[Start of section]

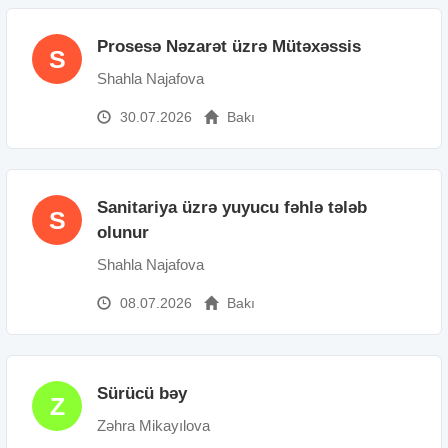
Prosesə Nəzarət üzrə Mütəxəssis
S
Shahla Najafova
30.07.2026
Bakı
Sanitariya üzrə yuyucu fəhlə tələb
S
olunur
Shahla Najafova
08.07.2026
Bakı
Sürücü bəy
Z
Zəhra Mikayılova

[End of section]

* [YOUR OBJECTIVE] Transcribe the records above exactly, excluding every picture.

* [OUTPUT FOR THIS EXERCISE]
Prosesə Nəzarət üzrə Mütəxəssis
S
Shahla Najafova
30.07.2026
Bakı
Sanitariya üzrə yuyucu fəhlə tələb
S
olunur
Shahla Najafova
08.07.2026
Bakı
Sürücü bəy
Z
Zəhra Mikayılova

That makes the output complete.